While stocks have moved into new multi-year highs, the lack of enthusiasm and volume is a concern if the bullish momentum is to be sustained. The question of whether the Federal Reserve has done enough to instill investor confidence in the market and economy’s stability, even if only for the near term, will play out in the coming months.
In the first of a new weekly interview segment with Craig Johnson, CMT, CFA, Technical Market Strategist of Piper Jaffray, we discuss whether stocks can continue to break into new highs, and what stocks could perform particularly well in this market.
EQ: The S&P 500 (INDEXSP:.INX) continues on its uptrend, breaking through into new highs, and about a quarter of the stocks on the index are making new highs as well. With that said, why are investors still hesitant to re-enter the market?

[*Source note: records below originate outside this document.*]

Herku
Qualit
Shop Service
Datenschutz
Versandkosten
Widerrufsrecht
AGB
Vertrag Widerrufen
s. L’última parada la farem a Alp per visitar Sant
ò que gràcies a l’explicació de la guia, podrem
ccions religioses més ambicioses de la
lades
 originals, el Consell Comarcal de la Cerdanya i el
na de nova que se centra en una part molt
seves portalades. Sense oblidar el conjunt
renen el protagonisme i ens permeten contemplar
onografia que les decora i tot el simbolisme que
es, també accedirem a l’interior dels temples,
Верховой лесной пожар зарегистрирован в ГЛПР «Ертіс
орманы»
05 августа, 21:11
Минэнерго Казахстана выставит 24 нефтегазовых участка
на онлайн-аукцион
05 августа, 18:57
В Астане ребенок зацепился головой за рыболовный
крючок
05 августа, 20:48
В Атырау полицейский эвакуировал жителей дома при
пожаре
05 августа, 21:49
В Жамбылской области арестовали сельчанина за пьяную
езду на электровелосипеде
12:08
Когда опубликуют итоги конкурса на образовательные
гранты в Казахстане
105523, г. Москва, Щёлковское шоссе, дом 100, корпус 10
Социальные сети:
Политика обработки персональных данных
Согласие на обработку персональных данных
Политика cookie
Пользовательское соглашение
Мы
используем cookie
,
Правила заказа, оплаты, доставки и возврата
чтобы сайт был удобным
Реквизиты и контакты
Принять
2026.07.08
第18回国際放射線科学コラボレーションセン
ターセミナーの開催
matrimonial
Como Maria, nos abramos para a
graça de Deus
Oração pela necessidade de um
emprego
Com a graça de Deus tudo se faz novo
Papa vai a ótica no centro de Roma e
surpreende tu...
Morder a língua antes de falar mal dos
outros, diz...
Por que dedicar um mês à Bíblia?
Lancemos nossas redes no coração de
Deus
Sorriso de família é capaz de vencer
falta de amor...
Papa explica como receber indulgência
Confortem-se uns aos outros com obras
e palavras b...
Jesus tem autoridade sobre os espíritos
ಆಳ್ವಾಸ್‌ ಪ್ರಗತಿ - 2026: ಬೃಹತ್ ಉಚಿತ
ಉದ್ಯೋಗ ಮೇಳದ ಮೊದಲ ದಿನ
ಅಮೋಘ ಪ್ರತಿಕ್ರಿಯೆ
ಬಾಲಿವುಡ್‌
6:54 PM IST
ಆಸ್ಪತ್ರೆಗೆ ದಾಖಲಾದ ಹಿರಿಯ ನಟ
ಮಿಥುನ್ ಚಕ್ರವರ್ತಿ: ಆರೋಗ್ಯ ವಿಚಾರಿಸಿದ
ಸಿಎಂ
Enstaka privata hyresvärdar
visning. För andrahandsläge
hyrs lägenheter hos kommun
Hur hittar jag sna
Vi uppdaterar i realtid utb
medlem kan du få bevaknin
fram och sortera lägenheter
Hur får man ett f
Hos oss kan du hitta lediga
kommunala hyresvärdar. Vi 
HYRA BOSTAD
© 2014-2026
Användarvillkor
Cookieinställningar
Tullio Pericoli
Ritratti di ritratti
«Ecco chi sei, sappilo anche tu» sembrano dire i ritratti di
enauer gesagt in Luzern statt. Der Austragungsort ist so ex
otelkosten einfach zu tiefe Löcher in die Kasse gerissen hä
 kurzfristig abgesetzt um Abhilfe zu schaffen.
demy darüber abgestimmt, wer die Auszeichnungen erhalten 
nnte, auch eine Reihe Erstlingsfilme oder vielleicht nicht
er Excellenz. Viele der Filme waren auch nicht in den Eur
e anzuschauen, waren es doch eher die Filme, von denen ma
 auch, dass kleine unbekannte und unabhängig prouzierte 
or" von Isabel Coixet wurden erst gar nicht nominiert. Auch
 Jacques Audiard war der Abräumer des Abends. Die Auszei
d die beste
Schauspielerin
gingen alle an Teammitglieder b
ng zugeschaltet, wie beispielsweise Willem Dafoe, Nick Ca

Johnson: This is similar to what we had seen before coming out of the late-1970s, and even coming out of the 1930s. The scars of the secular bear market ended up being so great for investors that they have a hard time reengaging the process. The scars right now on the backs of investors are very deep and very fresh in their memories, and they’re having a hard time pulling the trigger and reengaging. This is all part of the human psychology around the investing cycle. Most investors find it very difficult to buy stocks when stocks are down, and very difficult to sell stocks when stocks are up because they’re so tied up with the emotions inside the market. This is classic from what we’ve seen before where investors cannot reengage the investment process after major secular bear markets.
EQ: With the Fed’s announcement of a new unlimited QE3 program and providing open-ended commitment to supporting the economy, does that help to entice investors to come back in knowing that?
Johnson: The morning prior to the announcement, we wrote a piece that discussed the fact that one of the Fed’s primary mandates is to create stabilization in the market, and also to create jobs. But the reality is that the Fed was not going to do anything in its statements and actions to disturb the advance that we’ve been seeing off of the June lows. Clearly with the market up over 200 points since, it has clearly played out to be exactly right. I would just say for the big picture side of things is, what they’re ultimately trying to do is to get some confidence going for investors. If we can see confidence start to build again, that confidence will ultimately lead corporations to pull the trigger into reengaging in the hiring process.